[Stored data]
>>
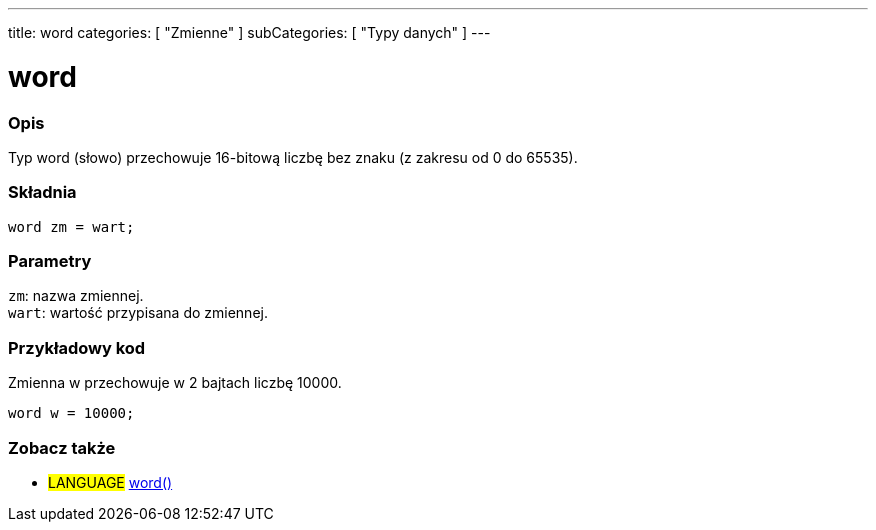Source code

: ---
title: word
categories: [ "Zmienne" ]
subCategories: [ "Typy danych" ]
---

= word

// POCZĄTEK SEKCJI OPISOWEJ
[#overview]
--

[float]
=== Opis
Typ word (słowo) przechowuje 16-bitową liczbę bez znaku (z zakresu od 0 do 65535).
[%hardbreaks]


[float]
=== Składnia
`word zm = wart;`


[float]
=== Parametry
`zm`: nazwa zmiennej. +
`wart`: wartość przypisana do zmiennej.

--
// KONIEC SEKCJI OPISOWEJ




// POCZĄTEK SEKCJI JAK UŻYWAĆ
[#howtouse]
--

[float]
=== Przykładowy kod
// Opisz, na czym polega przykładowy kod i dodaj odpowiedni kod ►►►►► NINIEJSZA SEKCJA JEST OBOWIĄZKOWA ◄◄◄◄◄
Zmienna w przechowuje w 2 bajtach liczbę 10000.

[source,arduino]
----
word w = 10000;
----

--
// KONIEC SEKCJI JAK UŻYWAĆ


// POCZĄTEK SEKCJI ZOBACZ TAKŻE
[#see_also]
--

[float]
=== Zobacz także

[role="language"]
* #LANGUAGE# link:../../conversion/wordcast[word()]

--
// KONIEC SEKCJI ZOBACZ TAKŻE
<<
*GOAL OF THE EXERCISE*: Copy each record exactly. Leave any images out of the copy.

*WRITTEN ANSWER*:
Source code

: ---
title: word
categories: [ "Zmienne" ]
subCategories: [ "Typy danych" ]
---

= word

// POCZĄTEK SEKCJI OPISOWEJ
[#overview]
--

[float]
=== Opis
Typ word (słowo) przechowuje 16-bitową liczbę bez znaku (z zakresu od 0 do 65535).
[%hardbreaks]


[float]
=== Składnia
`word zm = wart;`


[float]
=== Parametry
`zm`: nazwa zmiennej. +
`wart`: wartość przypisana do zmiennej.

--
// KONIEC SEKCJI OPISOWEJ




// POCZĄTEK SEKCJI JAK UŻYWAĆ
[#howtouse]
--

[float]
=== Przykładowy kod
// Opisz, na czym polega przykładowy kod i dodaj odpowiedni kod ►►►►► NINIEJSZA SEKCJA JEST OBOWIĄZKOWA ◄◄◄◄◄
Zmienna w przechowuje w 2 bajtach liczbę 10000.

[source,arduino]
----
word w = 10000;
----

--
// KONIEC SEKCJI JAK UŻYWAĆ


// POCZĄTEK SEKCJI ZOBACZ TAKŻE
[#see_also]
--

[float]
=== Zobacz także

[role="language"]
* #LANGUAGE# link:../../conversion/wordcast[word()]

--
// KONIEC SEKCJI ZOBACZ TAKŻE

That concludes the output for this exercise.